When she turned fifteen, Bela was abandoned by her parents, who could no longer afford to keep her at home. A distant relative took her in to live with him in a Communist commune. Here she gained a new religion that would replace the one she had lost. In the Party, she finally found an intellectual home, even with all its imperfections. Here was an ideology that preached that no one’s life, body or work is more or less sacred than another’s. Such a simple and elegant message resonated with her and gave all her rage direction. She threw herself whole-heartedly in the Communist movement—organizing refugees, leading marches and, eventually, ending up in prison for her beliefs.
While Bela was fully committed to the Communist cause, she was always wary of the ways in which patriarchy threatened to poison the collective dreams of revolution. Her male comrades, including the man who would eventually be my grandfather, were, at best blind to their privilege and, at worst, actively sought to marginalize women’s voices. In spite of the hypocrisy of the men, Bela remained in the Party, in part, to prove to the men that she would not pushed aside so easily. Besides, she later confessed to me that she had the courage to stay on because had reasoned that many of the men she distrusted were not true Communists anyway—they were weak men who were unlikely to survive the worldwide revolution when it came.
Alas, the revolution never came, but my grandmother never stopped fighting.

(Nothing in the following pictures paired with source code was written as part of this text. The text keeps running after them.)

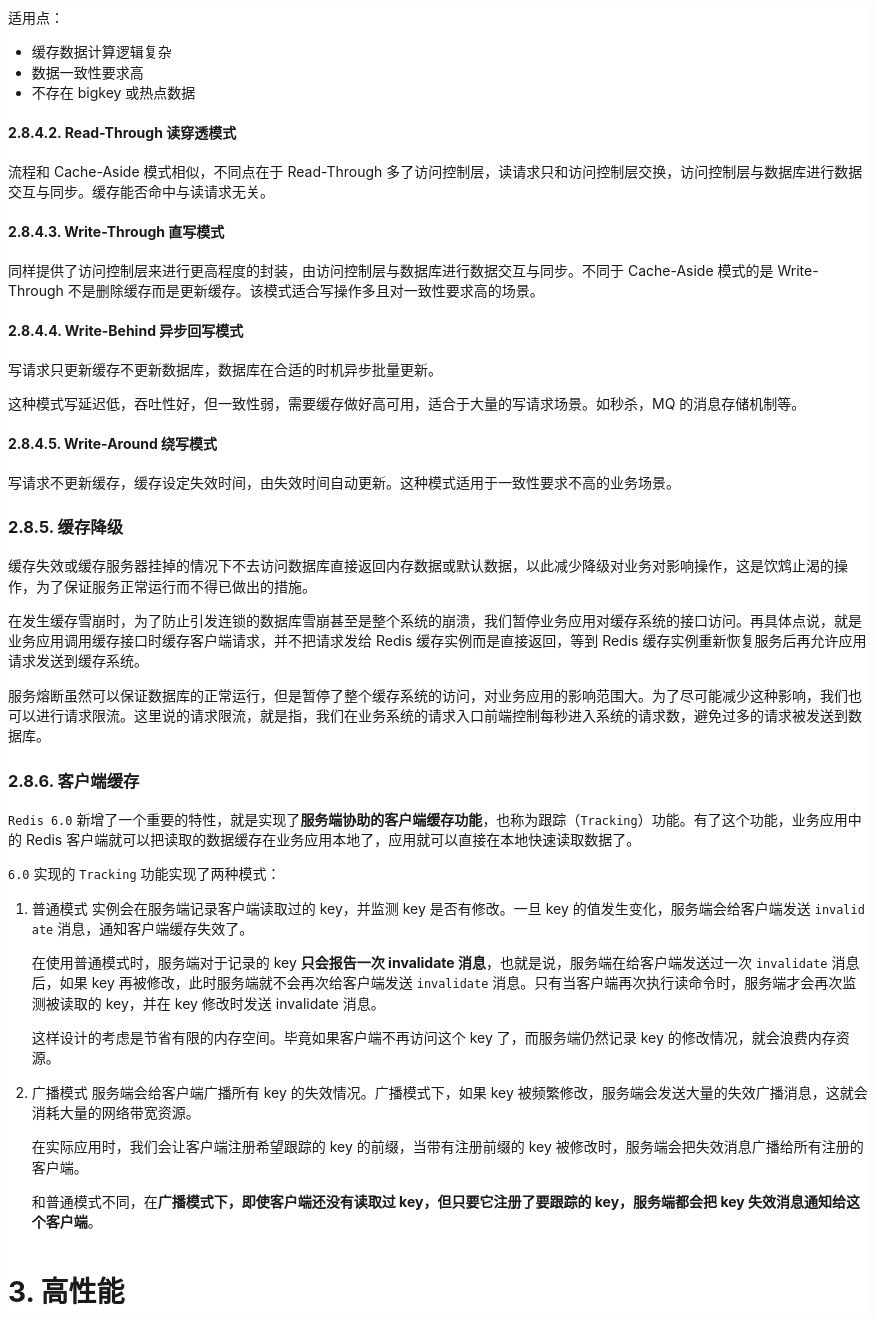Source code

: 适用点：
- 缓存数据计算逻辑复杂
- 数据一致性要求高
- 不存在 bigkey 或热点数据

#### 2.8.4.2. Read-Through 读穿透模式

流程和 Cache-Aside 模式相似，不同点在于 Read-Through 多了访问控制层，读请求只和访问控制层交换，访问控制层与数据库进行数据交互与同步。缓存能否命中与读请求无关。

#### 2.8.4.3. Write-Through 直写模式

同样提供了访问控制层来进行更高程度的封装，由访问控制层与数据库进行数据交互与同步。不同于 Cache-Aside 模式的是 Write-Through 不是删除缓存而是更新缓存。该模式适合写操作多且对一致性要求高的场景。

#### 2.8.4.4. Write-Behind 异步回写模式

写请求只更新缓存不更新数据库，数据库在合适的时机异步批量更新。

这种模式写延迟低，吞吐性好，但一致性弱，需要缓存做好高可用，适合于大量的写请求场景。如秒杀，MQ 的消息存储机制等。

#### 2.8.4.5. Write-Around 绕写模式

写请求不更新缓存，缓存设定失效时间，由失效时间自动更新。这种模式适用于一致性要求不高的业务场景。

### 2.8.5. 缓存降级

缓存失效或缓存服务器挂掉的情况下不去访问数据库直接返回内存数据或默认数据，以此减少降级对业务对影响操作，这是饮鸩止渴的操作，为了保证服务正常运行而不得已做出的措施。

在发生缓存雪崩时，为了防止引发连锁的数据库雪崩甚至是整个系统的崩溃，我们暂停业务应用对缓存系统的接口访问。再具体点说，就是业务应用调用缓存接口时缓存客户端请求，并不把请求发给 Redis 缓存实例而是直接返回，等到 Redis 缓存实例重新恢复服务后再允许应用请求发送到缓存系统。

服务熔断虽然可以保证数据库的正常运行，但是暂停了整个缓存系统的访问，对业务应用的影响范围大。为了尽可能减少这种影响，我们也可以进行请求限流。这里说的请求限流，就是指，我们在业务系统的请求入口前端控制每秒进入系统的请求数，避免过多的请求被发送到数据库。

### 2.8.6. 客户端缓存

`Redis 6.0` 新增了一个重要的特性，就是实现了**服务端协助的客户端缓存功能**，也称为跟踪（`Tracking`）功能。有了这个功能，业务应用中的 Redis 客户端就可以把读取的数据缓存在业务应用本地了，应用就可以直接在本地快速读取数据了。

`6.0` 实现的 `Tracking` 功能实现了两种模式：

1. 普通模式
	实例会在服务端记录客户端读取过的 key，并监测 key 是否有修改。一旦 key 的值发生变化，服务端会给客户端发送 `invalidate` 消息，通知客户端缓存失效了。
	
	在使用普通模式时，服务端对于记录的 key **只会报告一次 invalidate 消息**，也就是说，服务端在给客户端发送过一次 `invalidate` 消息后，如果 key 再被修改，此时服务端就不会再次给客户端发送 `invalidate` 消息。只有当客户端再次执行读命令时，服务端才会再次监测被读取的 key，并在 key 修改时发送 invalidate 消息。
	
	这样设计的考虑是节省有限的内存空间。毕竟如果客户端不再访问这个 key 了，而服务端仍然记录 key 的修改情况，就会浪费内存资源。
2. 广播模式
	服务端会给客户端广播所有 key 的失效情况。广播模式下，如果 key 被频繁修改，服务端会发送大量的失效广播消息，这就会消耗大量的网络带宽资源。
	
	在实际应用时，我们会让客户端注册希望跟踪的 key 的前缀，当带有注册前缀的 key 被修改时，服务端会把失效消息广播给所有注册的客户端。
	
	和普通模式不同，在**广播模式下，即使客户端还没有读取过 key，但只要它注册了要跟踪的 key，服务端都会把 key 失效消息通知给这个客户端**。

# 3. 高性能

All her life she continued to fight for the dignity of women’s lives and bodies. Wherever she heard news of women facing exploitation, she rushed to be at their side—if for no other reason but to serve as witness and to stand in solidarity. She had a passion for seeking out women in places where they worked and collecting narratives of their laboring lives—be it in the mangrove swamps where women harvest shrimp while knee-deep in muddy waters or on the streets of Sonagachhi where women sell sex for a living. My grandmother’s passion for the working lives of women taught me that reproductive justice means more than the right to bear children under conditions of one’s own choosing. It means having the right feed them, educate them and see them thrive.
Moreover, her obsession with collecting women’s stories taught me that a reproductive justice framework must not only consider whose body counts, but also evaluate whose knowledge counts. Many of my grandmother’s writings made it into daily newspapers or were presented in activist circles. However, many more have been lost or ignored simply because they were written in Bengali and because my grandmother did not have the formal education that is prerequisite to be published. She often sardonically observed that the further you are in terms of your linguistic, class, and even geographic location from the lives of Indian women workers, the more legitimacy you will have to speak on their behalf in academic and policy-making spaces. Reproductive justice, then, is also a matter of whose stories get to survive and inform how we imagine our present world and forge our collective futures.